Esta cidade é a primeira a ter em exibição a obra “Jesus Homeless”. Católicos de Chicagoplanejam instalar também sua estátua, assim como a Arquidiocese de Washington, na capital federal do país. Timothy Schmalz, criador da obra, é um canadense que também é um católico muito devoto. De seu estúdio, em Ontário, Schmalz admite que entende que seu Jesus é provocativo. “Isso é essencialmente o que a escultura tem de fazer, desafiar as pessoas”, reforça.
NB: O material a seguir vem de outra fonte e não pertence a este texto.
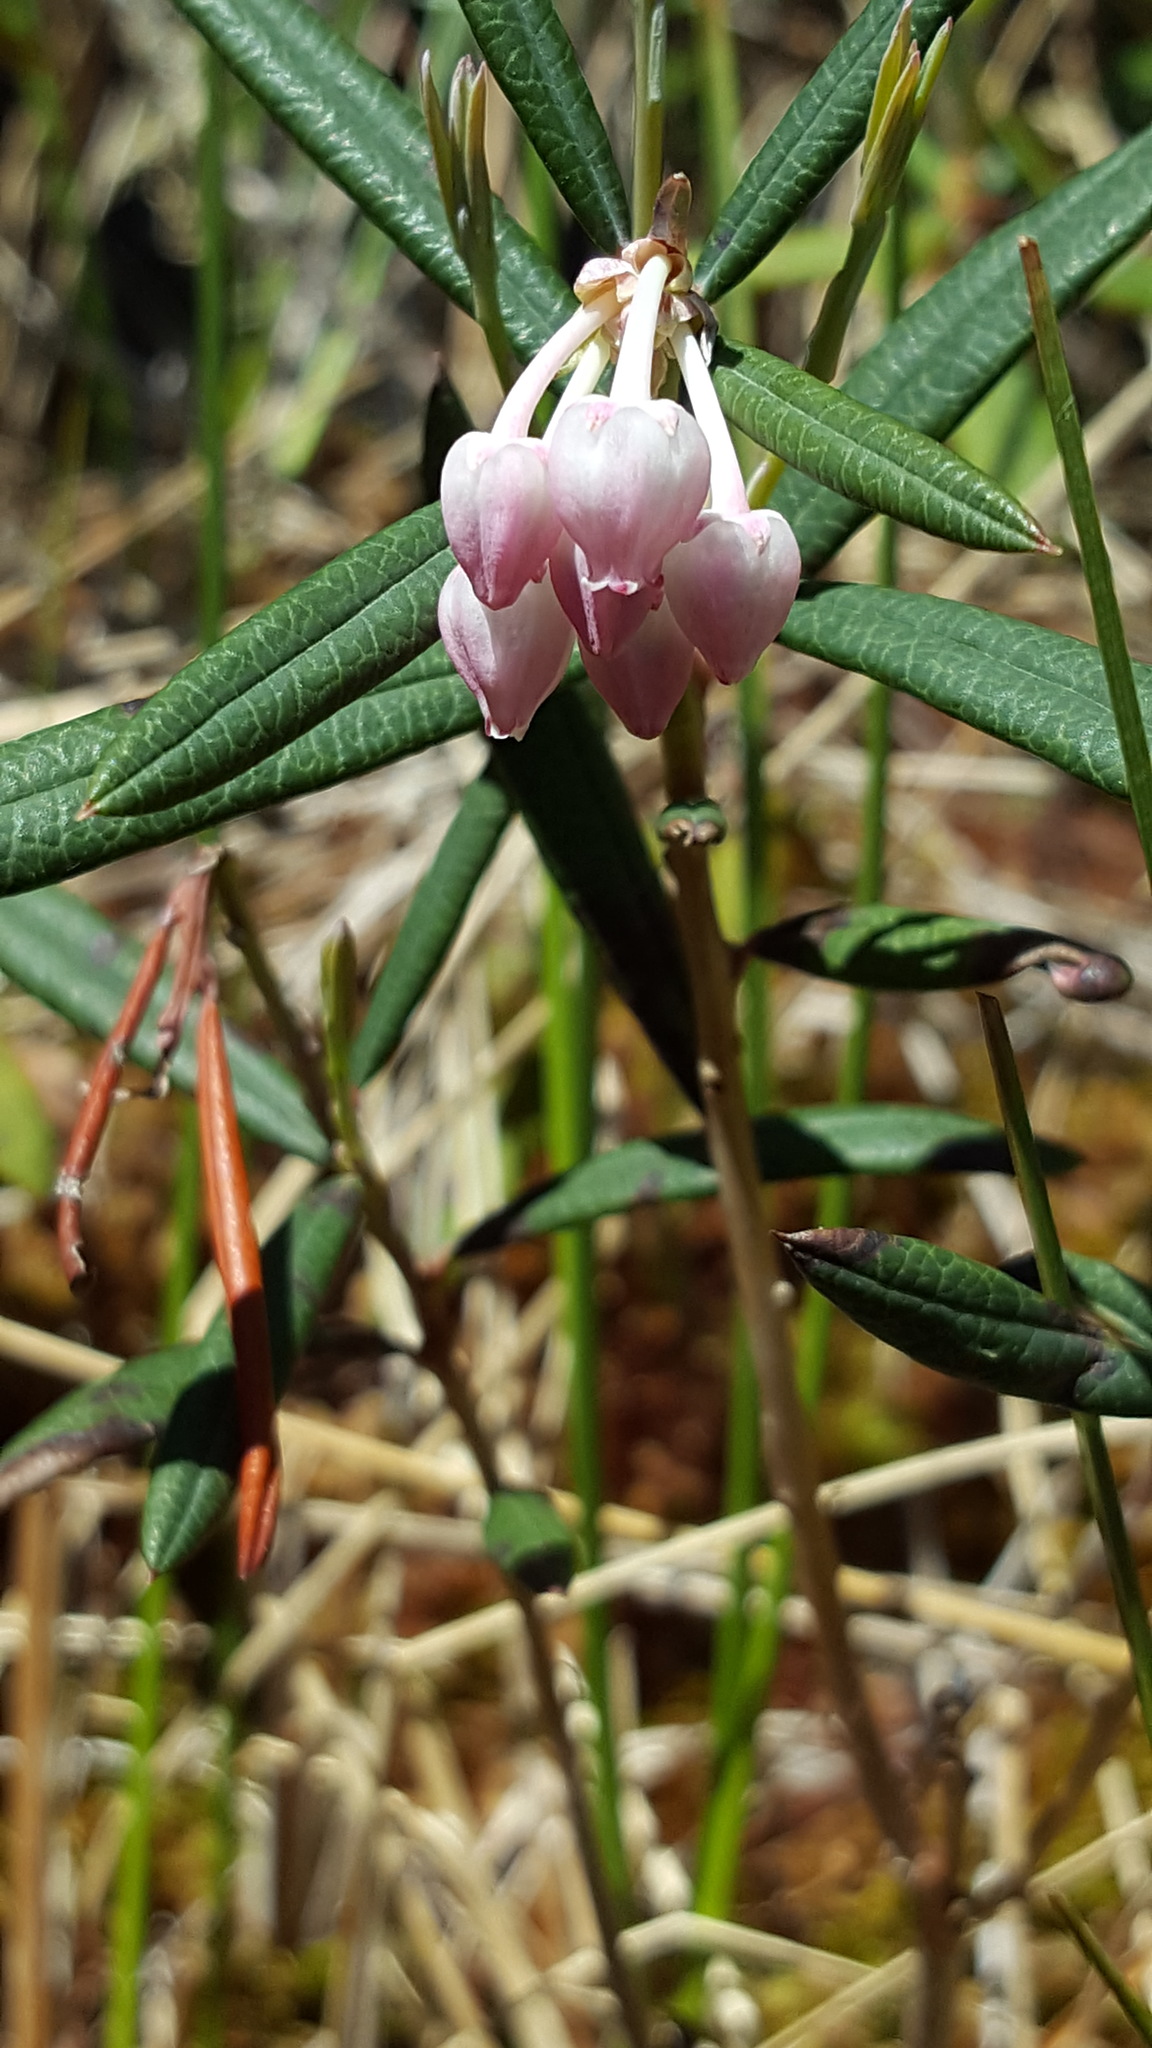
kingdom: Plantae
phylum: Tracheophyta
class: Magnoliopsida
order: Ericales
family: Ericaceae
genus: Andromeda
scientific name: Andromeda polifolia
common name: Bog-rosemary
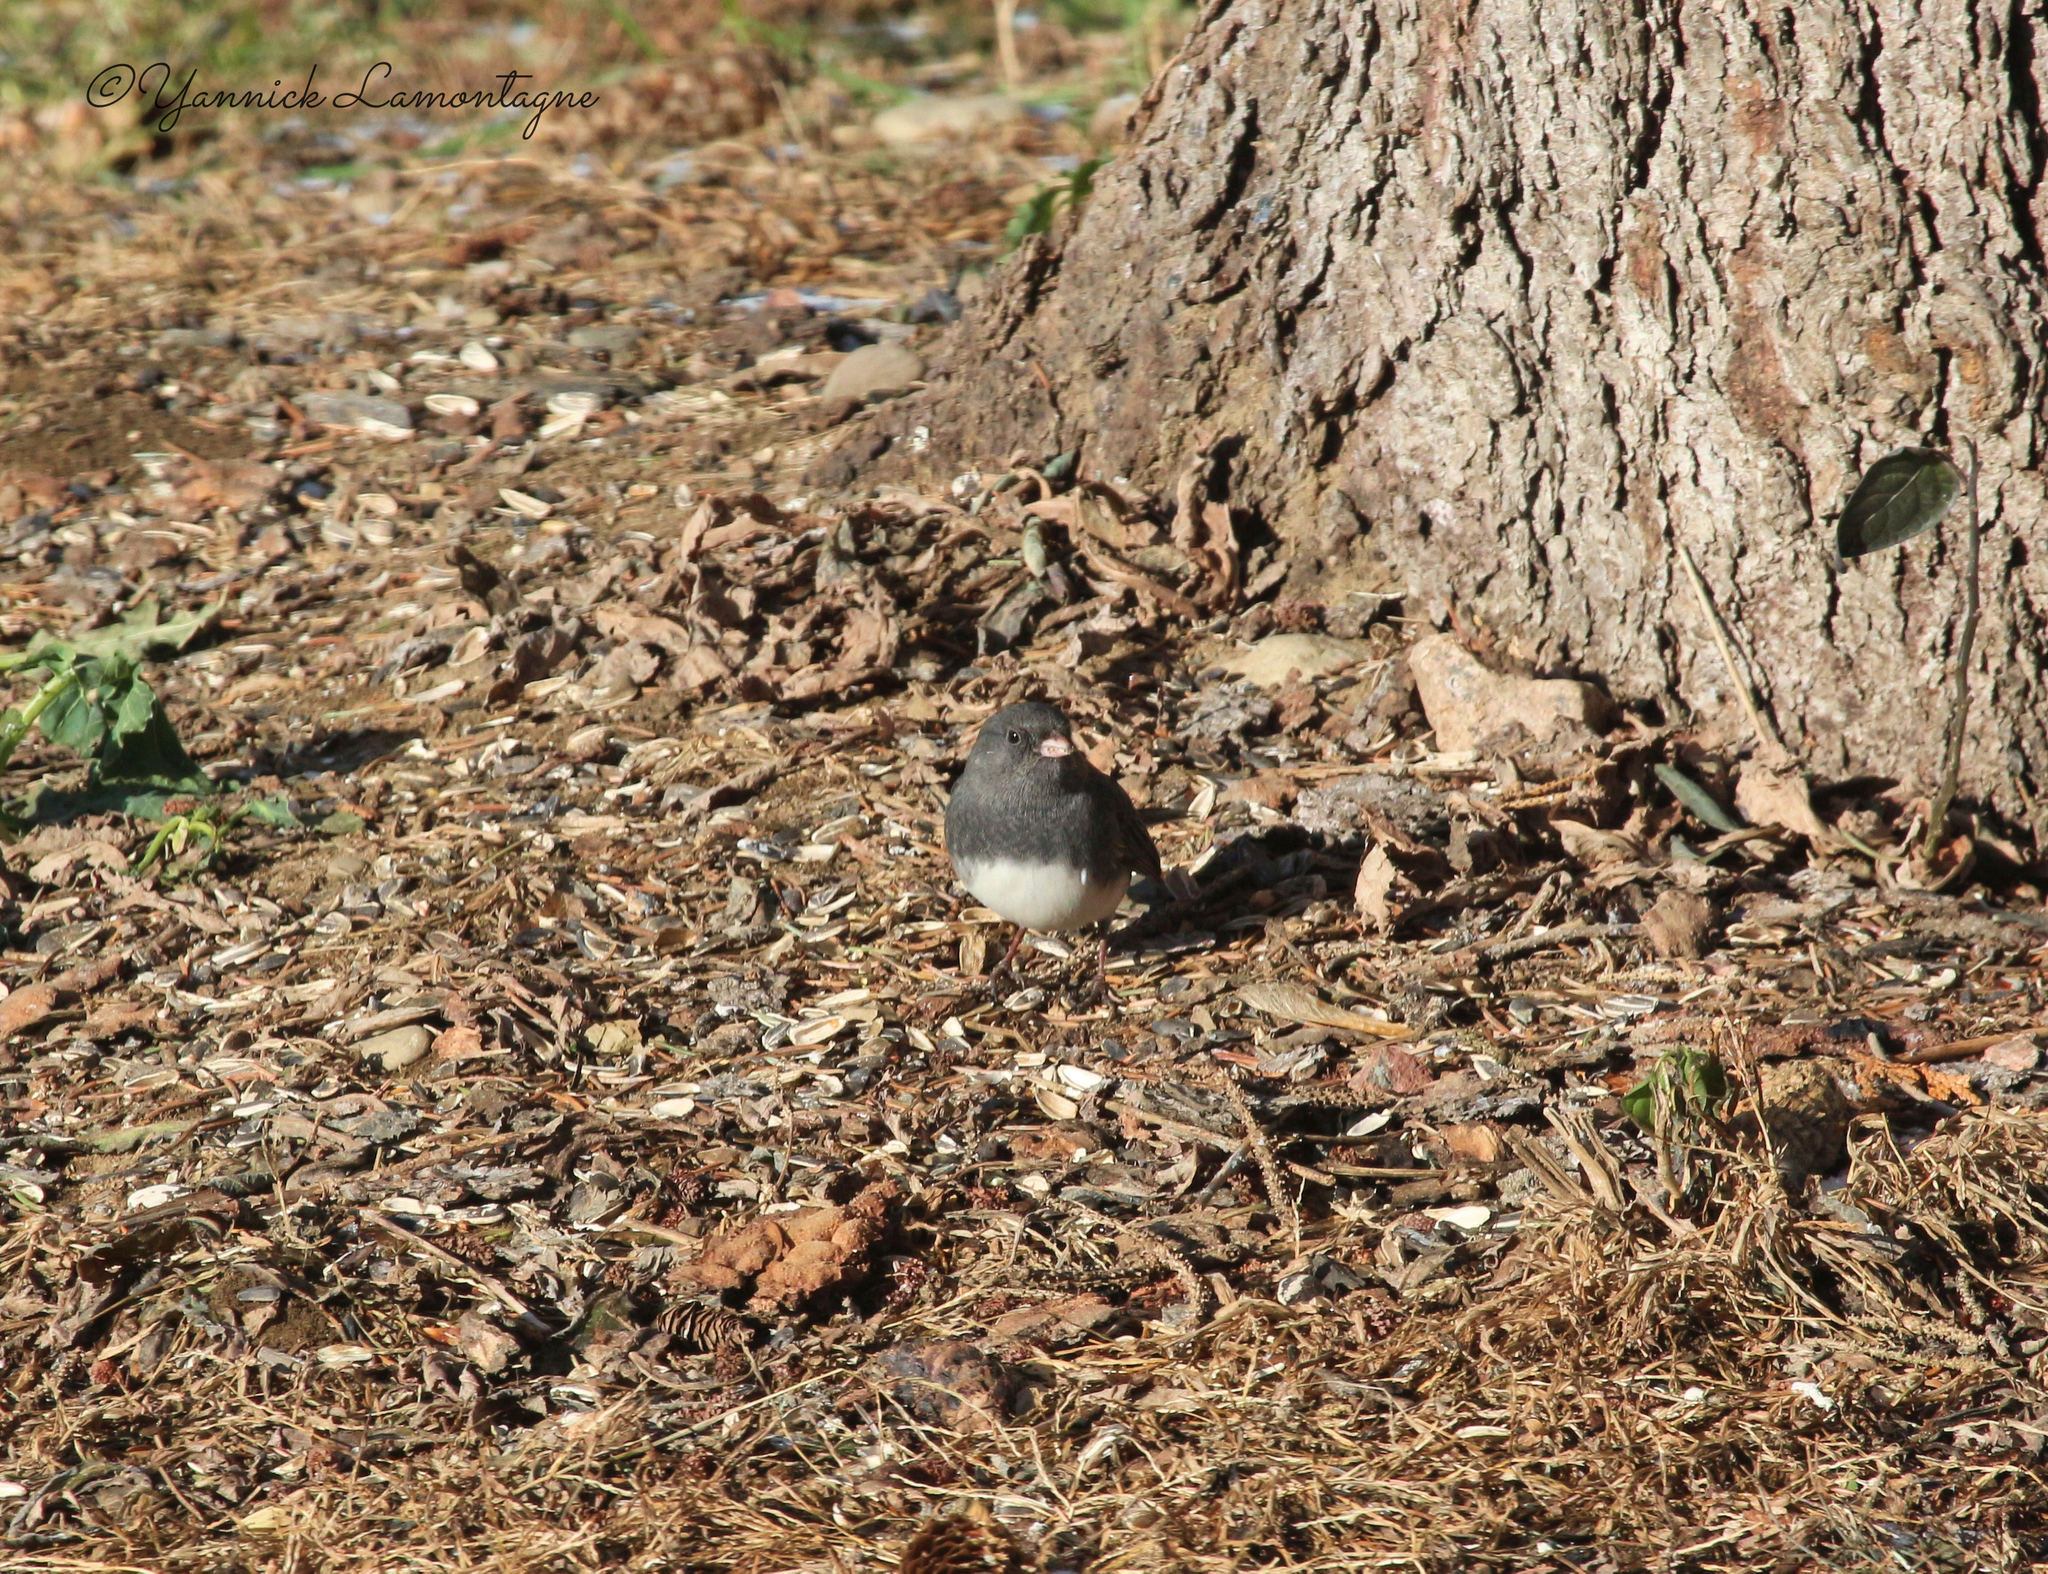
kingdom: Animalia
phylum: Chordata
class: Aves
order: Passeriformes
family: Passerellidae
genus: Junco
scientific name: Junco hyemalis
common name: Dark-eyed junco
Ele aponta que ofereceu os primeiros moldes para a Catedral de St. Michael, em Toronto, e para a Catedral de St. Patrick, em Nova York. Ambas não tiveram interesse. Um porta-voz da igreja canadense indica que a apreciação da estátua “não foi unânime”. Além disso, a igreja estava sendo restaurada e uma nova obra de arte estava fora de questão. Já o porta-voz da igreja deNova York diz que gostou do Jesus sem-teto, mas a sua catedral também estava sendo reformada e eles não puderam arcar com a despesa.

A próxima instalação do Jesus de bronze em um banco de parque pode ser na Via della Conziliazione, a avenida que conduz à Basílica de São Pedro – se o Vaticano aprovar. Schmalz viajou para lá em novembro passado para apresentar uma miniatura para o próprio Papa Francisco. “Ele caminhou até a obra e foi simplesmente arrepiante quando ele tocou o joelho da escultura, fechou os olhos e orou”, lembra. “Isso é o que o papa está fazendo em todo o mundo: chegar aos marginalizados”, diz o artista.